* _What needs to be done_:
Could you print each entry below verbatim while omitting the pictures?

* _Study material_:
--------

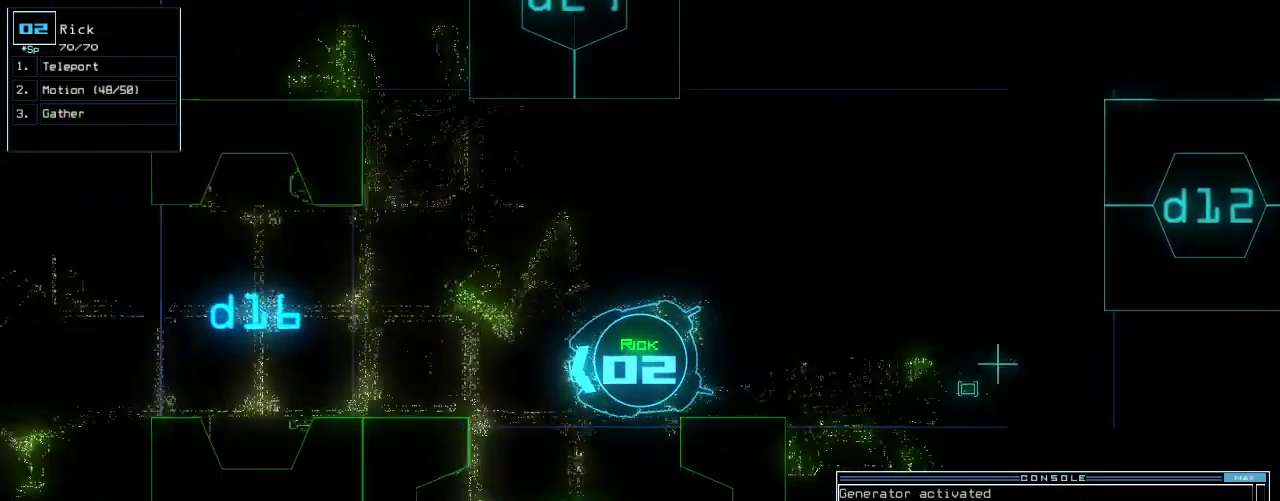
{"keys": ["left", "right", "up"], "events": [[400, "left", "up"], [500, "left", "down"], [500, "right", "down"]]}
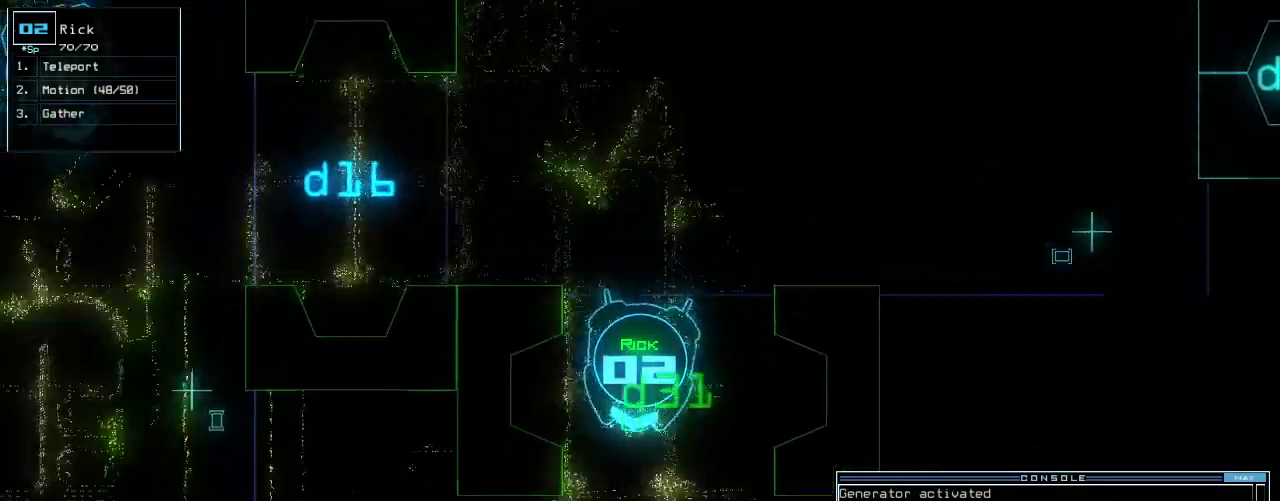
{"keys": ["up"]}
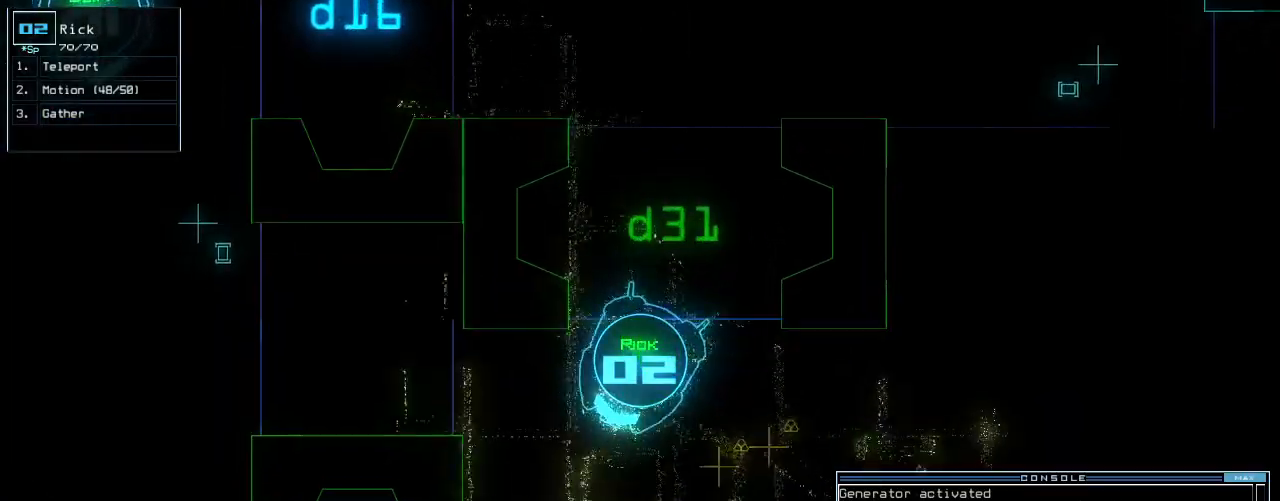
{"keys": ["left", "up"], "events": [[20, "left", "down"], [240, "up", "up"], [380, "up", "down"]]}
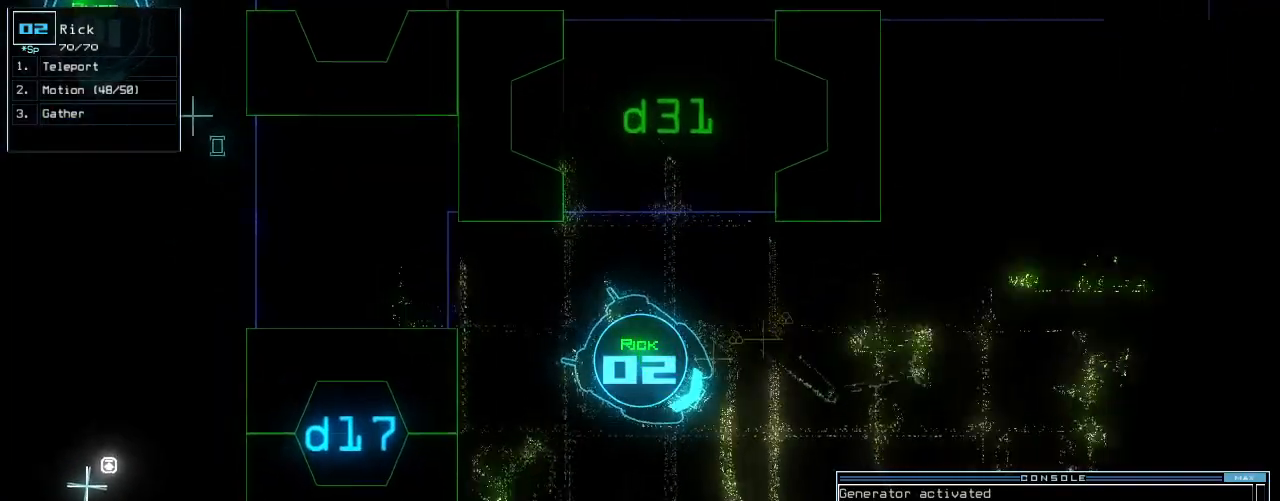
{"keys": ["right", "up"], "events": [[220, "g", "down"], [260, "left", "up"], [280, "return", "down"], [300, "g", "up"], [360, "return", "up"], [480, "right", "down"]]}
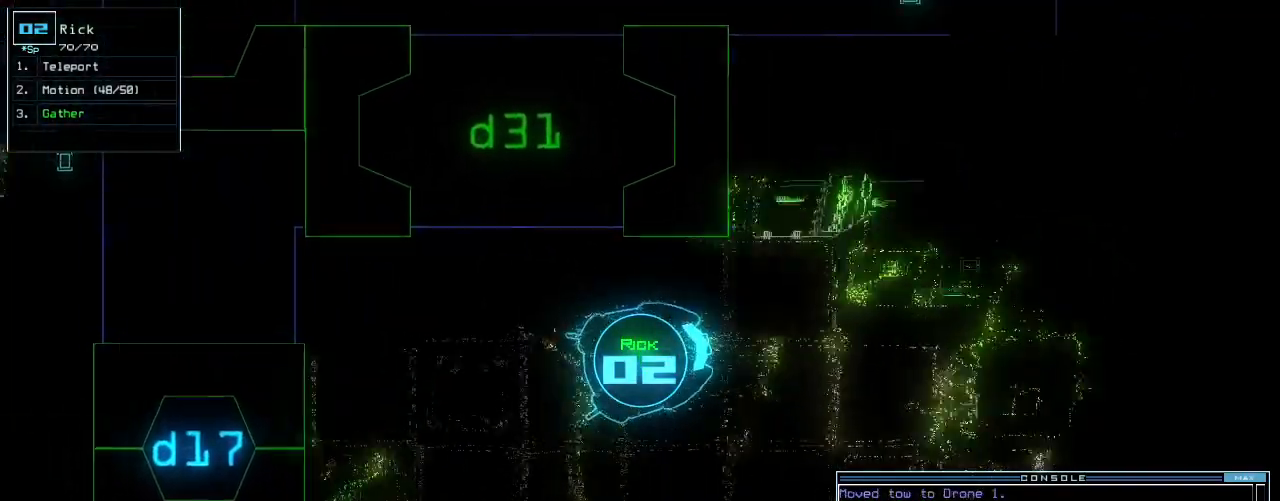
{"keys": ["up"], "events": [[200, "right", "up"], [440, "left", "down"], [500, "left", "up"]]}
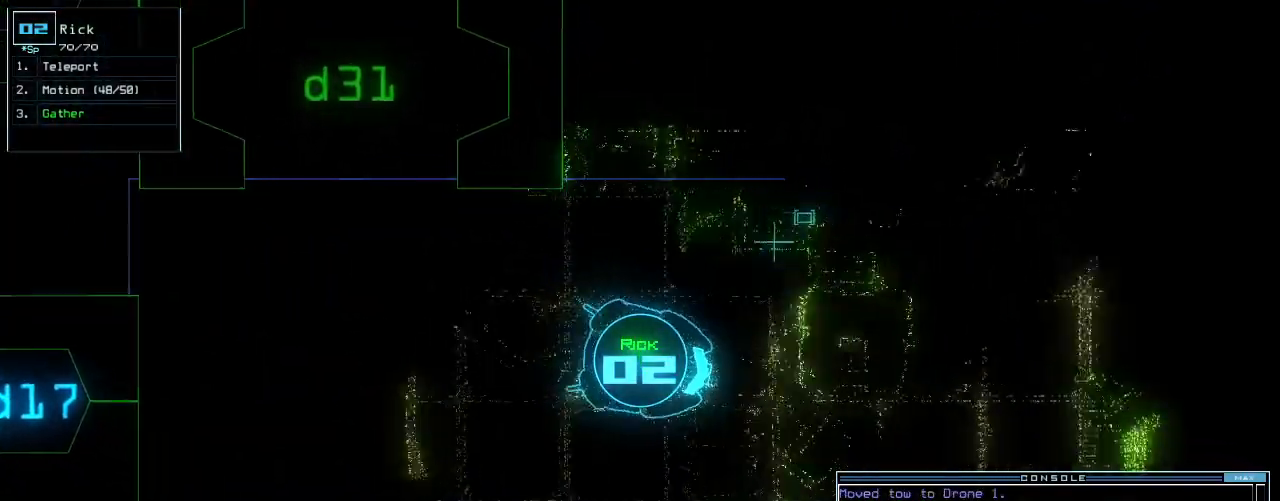
{"keys": ["up"], "events": [[180, "left", "down"], [260, "left", "up"]]}
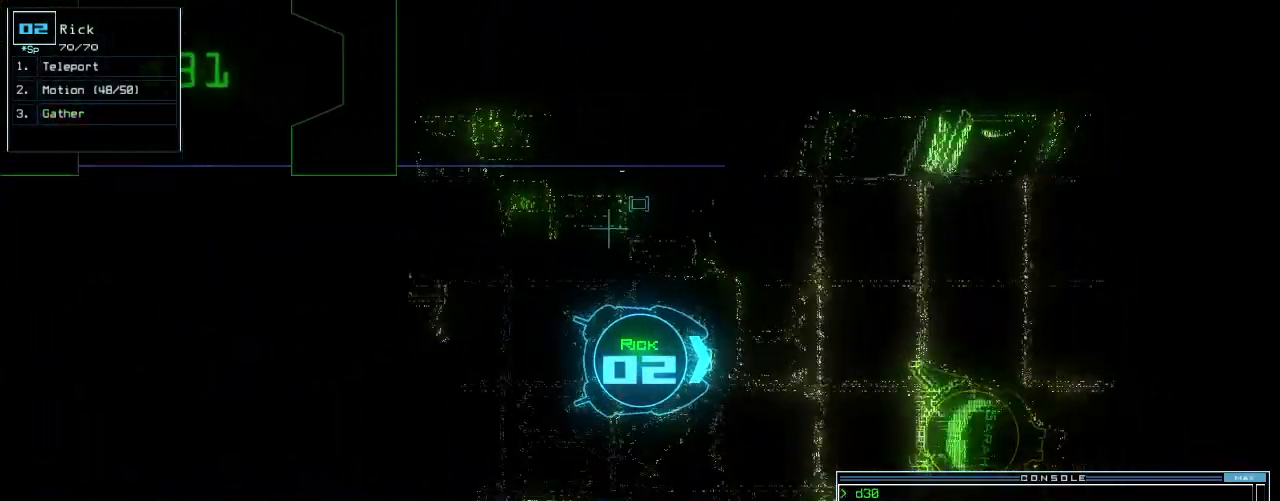
{"keys": ["up"], "events": [[340, "left", "down"], [400, "left", "up"]]}
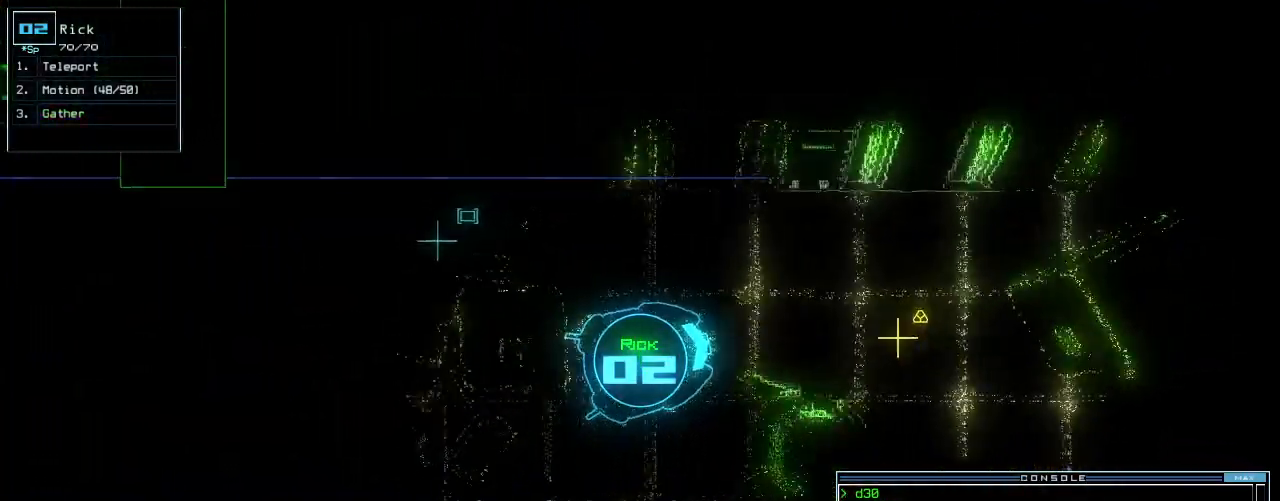
{"keys": ["right", "up"], "events": [[400, "right", "down"]]}
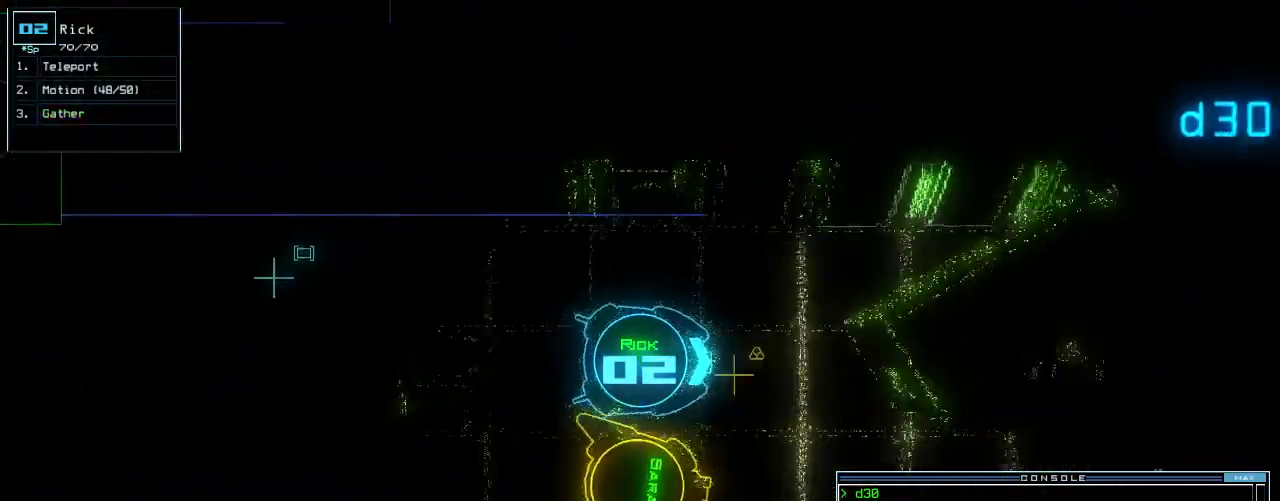
{"keys": ["right", "up"], "events": [[20, "right", "up"], [40, "g", "down"], [120, "g", "up"], [140, "return", "down"], [200, "return", "up"], [260, "up", "up"], [320, "right", "down"], [460, "up", "down"]]}
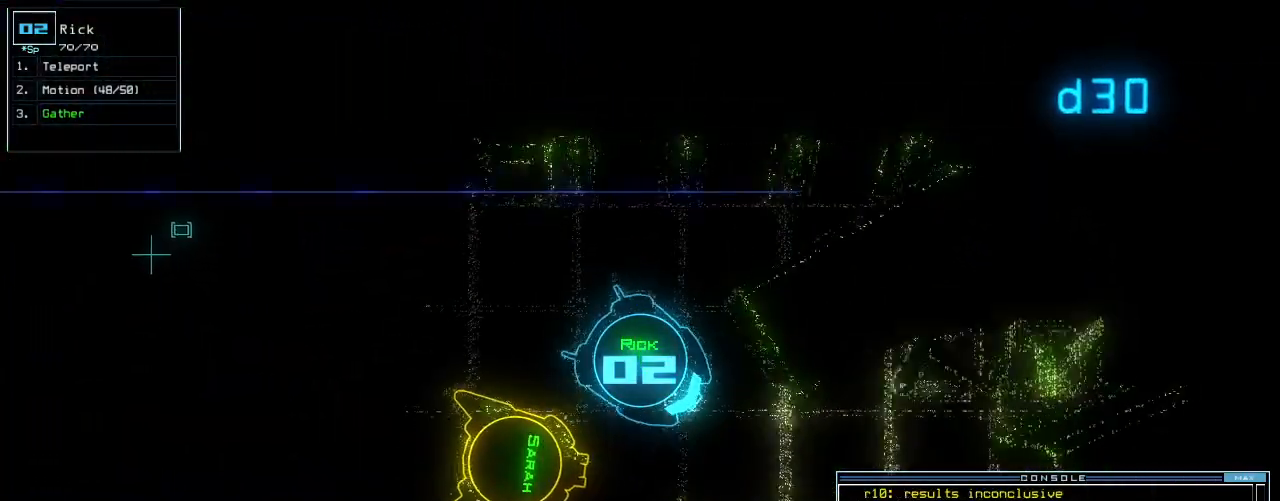
{"keys": ["a"], "events": [[140, "right", "up"], [220, "s", "down"], [280, "left", "down"], [300, "s", "up"], [380, "w", "down"], [420, "a", "down"], [420, "up", "up"], [460, "left", "up"], [480, "w", "up"]]}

--------

* _Solution to this task_:
{"keys": ["left", "right", "up"], "events": [[400, "left", "up"], [500, "left", "down"], [500, "right", "down"]]}
{"keys": ["up"]}
{"keys": ["left", "up"], "events": [[20, "left", "down"], [240, "up", "up"], [380, "up", "down"]]}
{"keys": ["right", "up"], "events": [[220, "g", "down"], [260, "left", "up"], [280, "return", "down"], [300, "g", "up"], [360, "return", "up"], [480, "right", "down"]]}
{"keys": ["up"], "events": [[200, "right", "up"], [440, "left", "down"], [500, "left", "up"]]}
{"keys": ["up"], "events": [[180, "left", "down"], [260, "left", "up"]]}
{"keys": ["up"], "events": [[340, "left", "down"], [400, "left", "up"]]}
{"keys": ["right", "up"], "events": [[400, "right", "down"]]}
{"keys": ["right", "up"], "events": [[20, "right", "up"], [40, "g", "down"], [120, "g", "up"], [140, "return", "down"], [200, "return", "up"], [260, "up", "up"], [320, "right", "down"], [460, "up", "down"]]}
{"keys": ["a"], "events": [[140, "right", "up"], [220, "s", "down"], [280, "left", "down"], [300, "s", "up"], [380, "w", "down"], [420, "a", "down"], [420, "up", "up"], [460, "left", "up"], [480, "w", "up"]]}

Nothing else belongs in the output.